Couverture du journal du 19/04/2024 Le nouveau magazine

Immobilier – Le deuxième siège de Doctolib sur l’île de Nantes

Doctolib occupera 7 800 m2 de l’un des immeubles de l’îlot Bergeron, ancien site Alstom, construit par le promoteur Quartus au cœur du quartier de la Création. La locomotive de la French tech compte, en y installant en septembre 2025 son « deuxième siège », passer ses effectifs nantais de 400 à plus de 750 personnes. 

Doctolib, Nantes

Doctolib occupera 7 800 m2 de l’un des bâtiments de l’îlot Bergeron construit par le promoteur Quartus. © Studio Persevoir-Alexandre Chemetoff & associés

Santé. « Nous avons eu, il y a quatre ans, la volonté d’implanter un deuxième siège à Nantes où nous étions depuis les débuts de Doctolib. Nantes est, après Levallois (Hauts-de-Seine), le premier lieu où nous nous sommes implantés. C’est notre principal bureau, hors Paris, avec les équipes commerciales, le service client et technologie, soit 400 personnes, actuellement dans des espaces de coworking dans la métropole », explique Jean-Urbain Hubau, directeur général France de Doctolib. La plateforme revendique aujourd’hui 50 millions d’utilisateurs en France, dont 7 millions de plus de 60 ans et 60 % en dehors des grandes villes, auprès de 150 000 professionnels de santé.  

Les atouts nantais 

L’implantation de Doctolib sur l’île de Nantes, au cœur du quartier de la Création, auprès du pôle santé et du CHU, était une évidence pour la licorne française qui opère également en Allemagne et en Italie. « Nous travaillons avec le CHU depuis cinq ans, pour lequel nous avons réalisé de nombreuses innovations, notamment la prise de rendez-vous multi-praticiens. Au CHU, il y a de grosses exigences et un important souci d’innovation », note Jean-Urbain Hubau.  

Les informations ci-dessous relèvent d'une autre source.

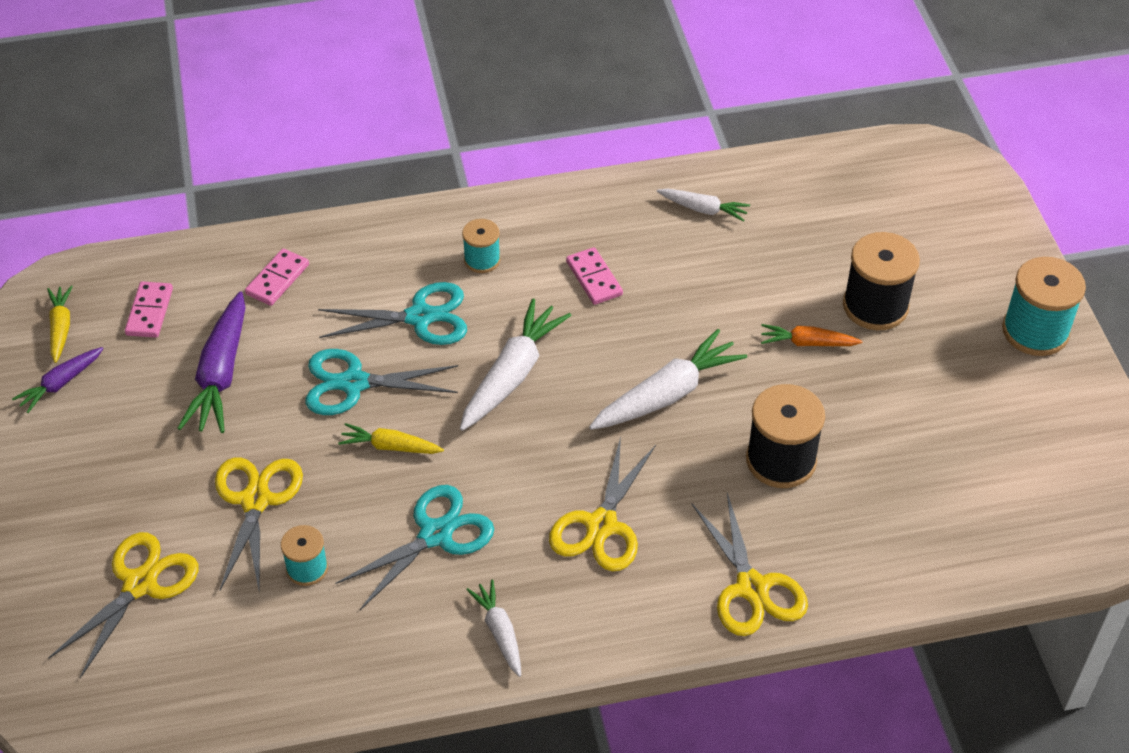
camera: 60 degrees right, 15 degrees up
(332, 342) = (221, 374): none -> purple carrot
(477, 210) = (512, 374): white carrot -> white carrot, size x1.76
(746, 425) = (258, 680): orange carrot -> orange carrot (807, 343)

« Doctolib a la volonté de garder la proximité avec les clients utilisateurs. À Nantes, nous en avons historiquement beaucoup car nous équipons notamment le CHU et avons des points réguliers toutes les deux semaines avec ses équipes. L’autre volet est aussi celui du recrutement car il y a de superbes potentiels en termes d’écoles et de formation à Nantes, ce qui nous permet d’attirer des talents pour consolider nos innovations à venir », souligne de son côté Arnaud Feret, responsable chez Doctolib des relations avec les institutions de la santé.  

« Quand on propose aux personnes de Levallois de venir à Nantes, nous n’avons pas de problèmes pour les convaincre », sourit Jean-Urbain Hubau. Mais il reconnaît : « Il faut offrir le meilleur aux talents très demandés dans le domaine du développement et qui ont un vrai attachement pour le centre-ville. C’était compliqué de trouver un lieu. L’autre aspect est que nous souhaitons être près de la communauté médicale et du CHU et proche de tout ce qui est tech et digital, pour collaborer avec les entreprises de la tech, proches du quartier de la Création et du pôle santé. C’est essentiel d’être à l’intersection de cela. » 

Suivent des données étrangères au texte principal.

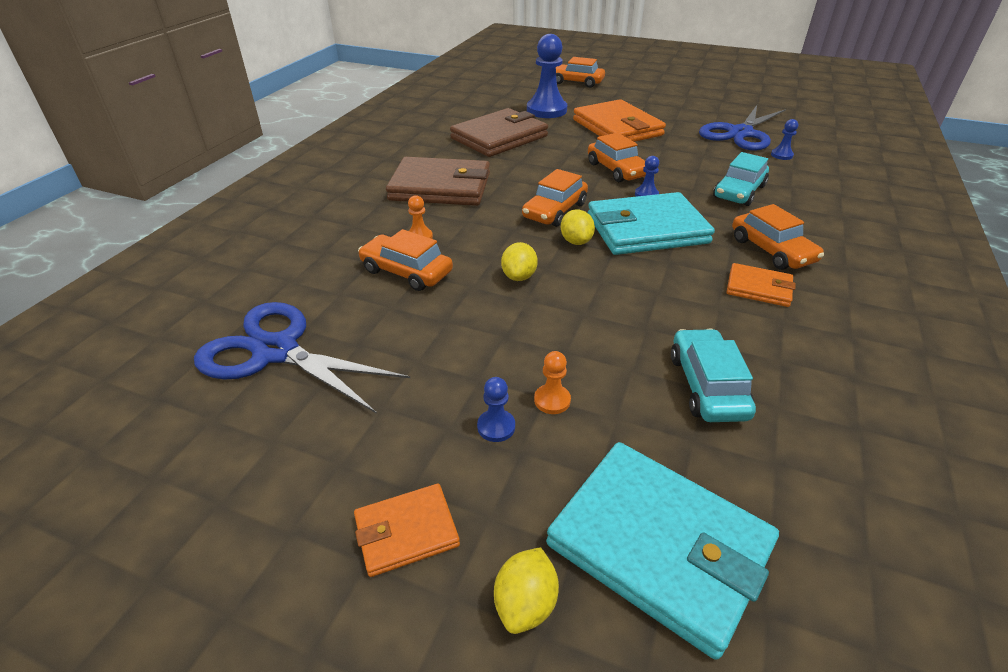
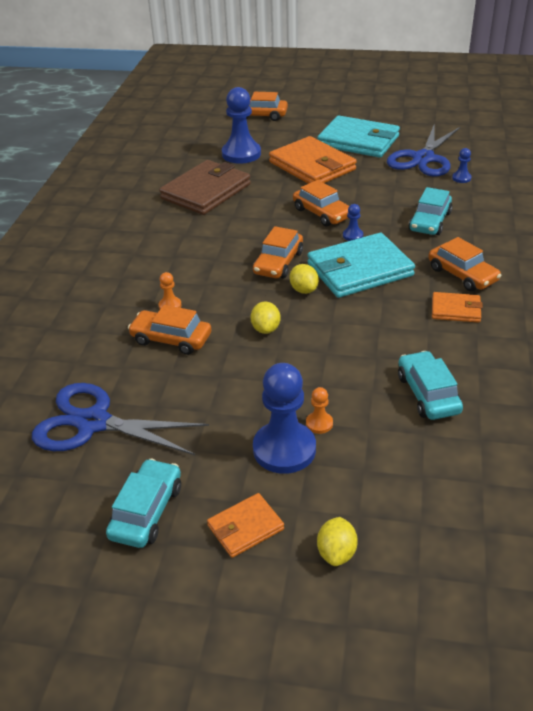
camera: 10 degrees left, 0 degrees up
(285, 479) = (146, 511): none -> turquoise car
(440, 187) = (170, 253): brown wallet -> none
(496, 427) = (284, 449): blue pawn -> blue pawn, size x2.25
(659, 546) = (413, 504): turquoise wallet -> turquoise wallet (358, 141)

Emménagement en septembre 2025 

Doctolib décline un plan de croissance ambitieux, avec le développement de nouveaux services pour les professionnels de santé. « Nous grossissons au fur et à mesure que nous signons de nouveaux segments de marché. Les gens nous connaissent surtout pour l’agenda, la prise de rendez-vous en ligne, mais nous avons développé des services de logiciels métiers pour les gynécologues, les cardiologues, les médecins, les kinésithérapeutes, pour enregistrer les données de la consultation ou faire les ordonnances, faciliter leur quotidien afin de permettre aux professionnels de santé d’être entièrement dédiés à leurs patients », précise Jean-Urbain Hubau, qui se félicite du choix d’installation en septembre 2025 dans deux bâtiments respectueux de l’environnement.